Locate each line below that contains the word "annotations" and copy it out in full. Matching is case-sensitive.

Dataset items
= Beginning of Section =

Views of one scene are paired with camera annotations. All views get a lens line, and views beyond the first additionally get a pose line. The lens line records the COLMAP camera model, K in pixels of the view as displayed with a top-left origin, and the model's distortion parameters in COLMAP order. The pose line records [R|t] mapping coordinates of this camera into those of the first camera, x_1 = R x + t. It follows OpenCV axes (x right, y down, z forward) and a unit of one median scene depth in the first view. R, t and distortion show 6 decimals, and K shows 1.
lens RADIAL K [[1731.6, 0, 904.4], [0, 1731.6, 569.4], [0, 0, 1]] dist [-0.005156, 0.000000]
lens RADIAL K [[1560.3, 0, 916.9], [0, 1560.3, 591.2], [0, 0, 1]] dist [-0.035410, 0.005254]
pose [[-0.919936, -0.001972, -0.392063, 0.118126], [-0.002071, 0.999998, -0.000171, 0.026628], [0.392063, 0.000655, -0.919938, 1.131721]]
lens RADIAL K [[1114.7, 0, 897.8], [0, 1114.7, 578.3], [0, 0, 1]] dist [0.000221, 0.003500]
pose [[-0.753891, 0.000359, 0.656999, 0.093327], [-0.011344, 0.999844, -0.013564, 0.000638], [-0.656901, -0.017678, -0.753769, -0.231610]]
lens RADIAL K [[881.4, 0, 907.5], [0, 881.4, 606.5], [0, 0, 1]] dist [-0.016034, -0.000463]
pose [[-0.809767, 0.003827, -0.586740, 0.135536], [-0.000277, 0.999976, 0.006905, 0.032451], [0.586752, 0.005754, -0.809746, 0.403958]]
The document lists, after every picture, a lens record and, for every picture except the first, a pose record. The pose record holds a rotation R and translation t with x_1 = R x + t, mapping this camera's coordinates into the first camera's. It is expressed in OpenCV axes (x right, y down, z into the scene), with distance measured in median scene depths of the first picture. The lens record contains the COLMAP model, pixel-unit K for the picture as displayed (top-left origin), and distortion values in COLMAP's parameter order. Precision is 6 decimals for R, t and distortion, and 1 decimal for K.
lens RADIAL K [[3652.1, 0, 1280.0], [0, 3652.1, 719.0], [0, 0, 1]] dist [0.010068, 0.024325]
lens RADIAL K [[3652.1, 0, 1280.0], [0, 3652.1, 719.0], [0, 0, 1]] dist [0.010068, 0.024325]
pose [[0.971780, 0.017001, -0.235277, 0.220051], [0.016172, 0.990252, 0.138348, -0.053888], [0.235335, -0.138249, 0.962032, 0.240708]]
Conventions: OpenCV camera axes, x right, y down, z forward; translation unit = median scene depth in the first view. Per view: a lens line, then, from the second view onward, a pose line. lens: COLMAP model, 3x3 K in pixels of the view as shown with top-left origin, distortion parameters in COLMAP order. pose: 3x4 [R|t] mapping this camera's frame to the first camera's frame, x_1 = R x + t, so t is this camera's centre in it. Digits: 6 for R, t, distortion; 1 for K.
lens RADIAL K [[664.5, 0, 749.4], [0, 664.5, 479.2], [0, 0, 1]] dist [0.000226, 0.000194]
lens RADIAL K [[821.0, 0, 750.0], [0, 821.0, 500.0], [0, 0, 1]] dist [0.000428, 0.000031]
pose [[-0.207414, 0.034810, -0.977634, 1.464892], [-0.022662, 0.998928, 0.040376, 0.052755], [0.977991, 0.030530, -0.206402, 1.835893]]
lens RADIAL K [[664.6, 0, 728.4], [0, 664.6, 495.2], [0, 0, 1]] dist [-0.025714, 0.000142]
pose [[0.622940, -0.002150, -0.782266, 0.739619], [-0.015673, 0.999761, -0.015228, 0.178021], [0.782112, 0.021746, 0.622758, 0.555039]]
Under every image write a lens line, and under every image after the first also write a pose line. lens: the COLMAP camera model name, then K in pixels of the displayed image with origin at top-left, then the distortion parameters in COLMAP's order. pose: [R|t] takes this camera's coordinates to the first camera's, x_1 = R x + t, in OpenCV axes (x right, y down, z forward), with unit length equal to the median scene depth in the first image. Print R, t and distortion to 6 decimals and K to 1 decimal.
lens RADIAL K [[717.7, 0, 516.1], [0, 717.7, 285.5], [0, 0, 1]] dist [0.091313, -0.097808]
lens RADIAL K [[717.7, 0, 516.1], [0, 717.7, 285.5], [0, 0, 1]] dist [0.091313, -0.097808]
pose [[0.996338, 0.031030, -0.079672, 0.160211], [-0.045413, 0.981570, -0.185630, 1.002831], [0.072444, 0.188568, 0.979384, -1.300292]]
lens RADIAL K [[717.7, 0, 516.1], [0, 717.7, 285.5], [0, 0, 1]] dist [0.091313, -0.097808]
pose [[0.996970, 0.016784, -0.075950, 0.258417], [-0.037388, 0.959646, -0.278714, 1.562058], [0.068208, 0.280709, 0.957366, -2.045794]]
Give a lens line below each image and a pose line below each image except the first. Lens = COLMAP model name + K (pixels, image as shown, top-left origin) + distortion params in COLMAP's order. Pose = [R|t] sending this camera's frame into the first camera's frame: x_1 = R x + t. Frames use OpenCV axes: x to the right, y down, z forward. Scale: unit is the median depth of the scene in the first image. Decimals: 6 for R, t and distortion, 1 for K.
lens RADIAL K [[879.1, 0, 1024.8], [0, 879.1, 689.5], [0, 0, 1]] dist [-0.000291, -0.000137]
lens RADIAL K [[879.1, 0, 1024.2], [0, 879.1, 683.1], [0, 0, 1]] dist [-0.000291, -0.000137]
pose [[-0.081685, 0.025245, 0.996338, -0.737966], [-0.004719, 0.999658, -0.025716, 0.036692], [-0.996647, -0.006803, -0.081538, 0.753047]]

= End of Section =

**Solution:**
Views of one scene are paired with camera annotations. All views get a lens line, and views beyond the first additionally get a pose line. The lens line records the COLMAP camera model, K in pixels of the view as displayed with a top-left origin, and the model's distortion parameters in COLMAP order. The pose line records [R|t] mapping coordinates of this camera into those of the first camera, x_1 = R x + t. It follows OpenCV axes (x right, y down, z forward) and a unit of one median scene depth in the first view. R, t and distortion show 6 decimals, and K shows 1.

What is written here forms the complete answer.